Random matrices: The distribution of the smallest singular values

4 March, 2009 in math.PR, math.SP, paper | Tags: Bernoulli ensemble, gaussian ensemble, least singular value, random matrices, universality, Van Vu | by Terence Tao

Van Vu and I have just uploaded to the arXiv our paper “Random matrices: The distribution of the smallest singular values“, submitted to Geom. Func. Anal.. This paper concerns the least singular value $\sigma_n(M)$ of a random $n \times n$ matrix $M_n = (a_{ij})_{1 \leq i,j \leq n}$ with iid entries, which for simplicity we will take to be real (we also have analogues for complex random matrices), with mean zero and variance one. A typical model to keep in mind here is the Bernoulli model, when each $a_{ij}$ is equal to +1 or -1 with an equal probability of each, while a privileged role will be planed by the gaussian model, when each $a_{ij} \equiv N(0,1)$ is given the standard gaussian distribution.

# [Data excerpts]
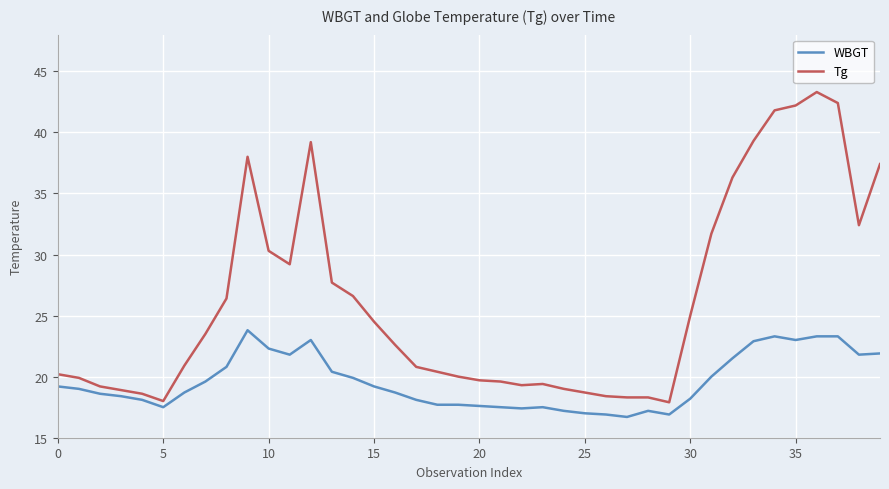

What is the difference between the maximum and minimum values in the WBGT series?

7.1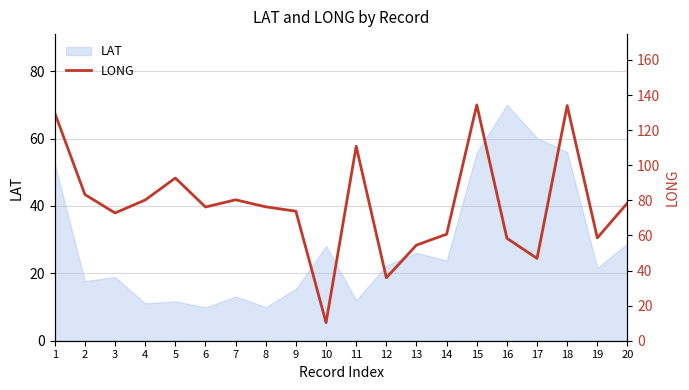

Which category has the highest value across all series?

15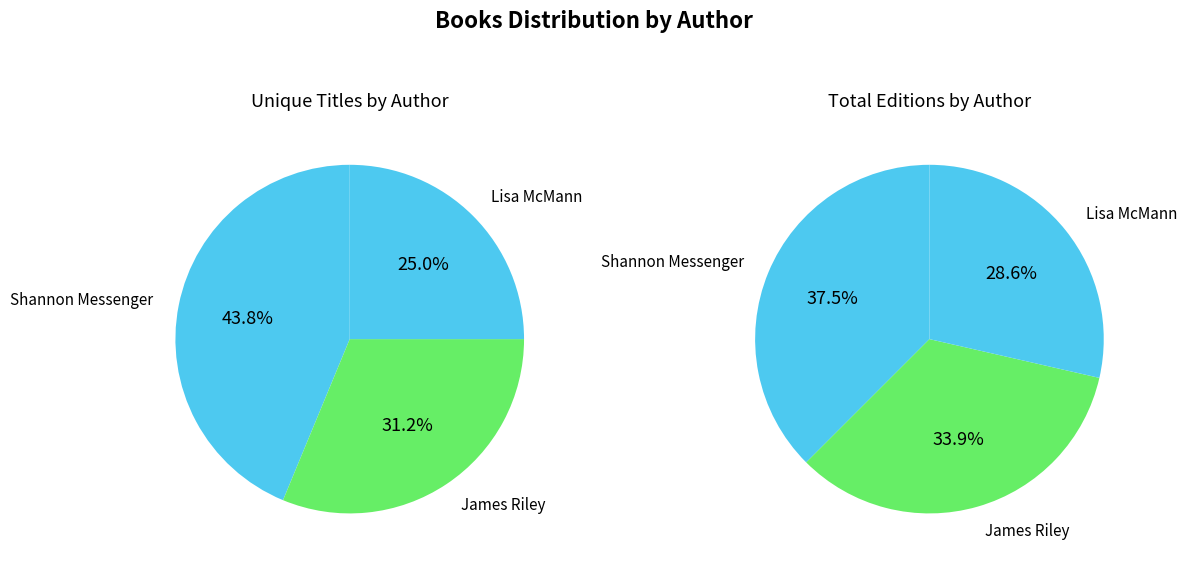

What is the total percentage of James Riley (65954890) and Shannon Messenger (400319412)?

75.0%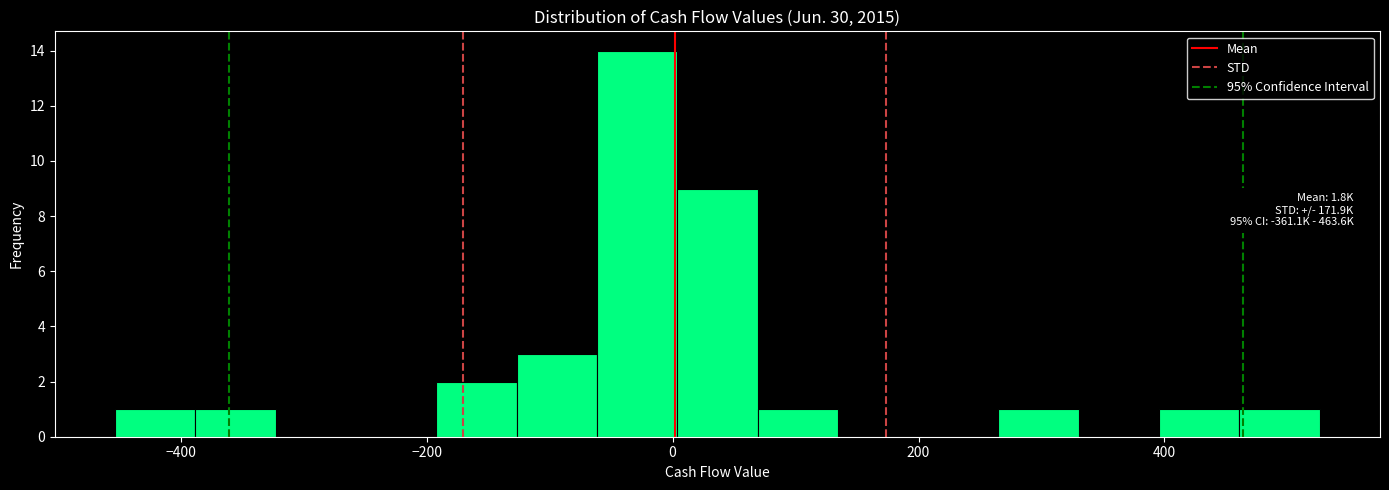

Around what value on the x-axis is the tallest bar? Give the approximate position of its centre, as read against the axis.

-20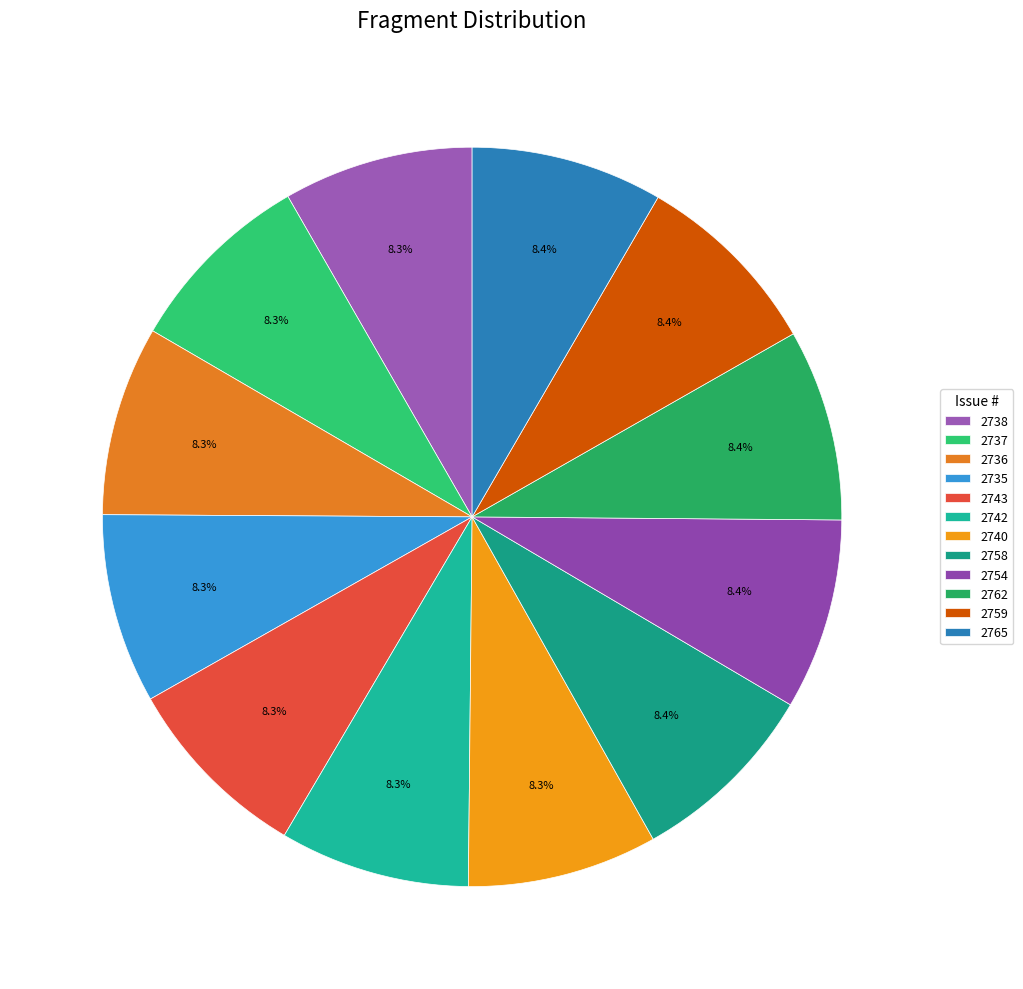

To the nearest percent, what percentage of the pie is 2738?

8%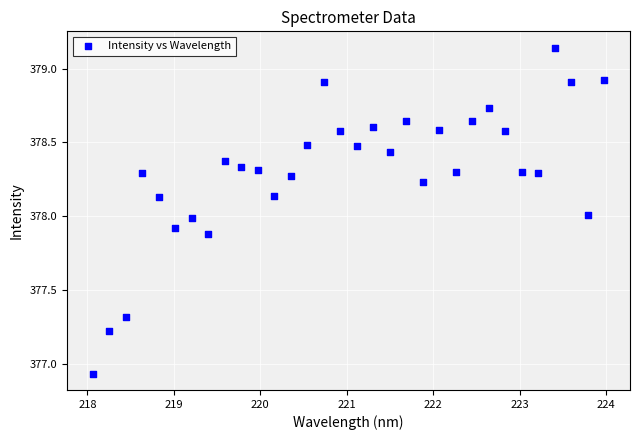

What is the range of Y values (max minus min)?

2.2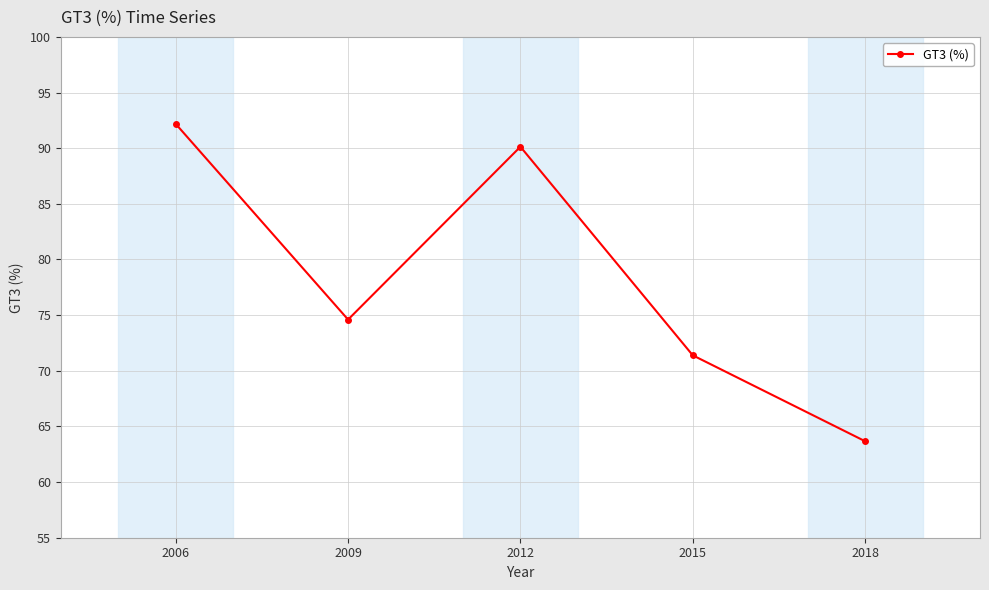

Between 2006 and 2009, which is larger?

2006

# [INSTRUCTIONS TO FOLLOW]
Write down the passage of the random matrices post above, starting at "Van Vu and I" and ending at "standard gaussian distribution.".

# [FINISHED EXERCISE]
Van Vu and I have just uploaded to the arXiv our paper “Random matrices: The distribution of the smallest singular values“, submitted to Geom. Func. Anal.. This paper concerns the least singular value $\sigma_n(M)$ of a random $n \times n$ matrix $M_n = (a_{ij})_{1 \leq i,j \leq n}$ with iid entries, which for simplicity we will take to be real (we also have analogues for complex random matrices), with mean zero and variance one. A typical model to keep in mind here is the Bernoulli model, when each $a_{ij}$ is equal to +1 or -1 with an equal probability of each, while a privileged role will be planed by the gaussian model, when each $a_{ij} \equiv N(0,1)$ is given the standard gaussian distribution.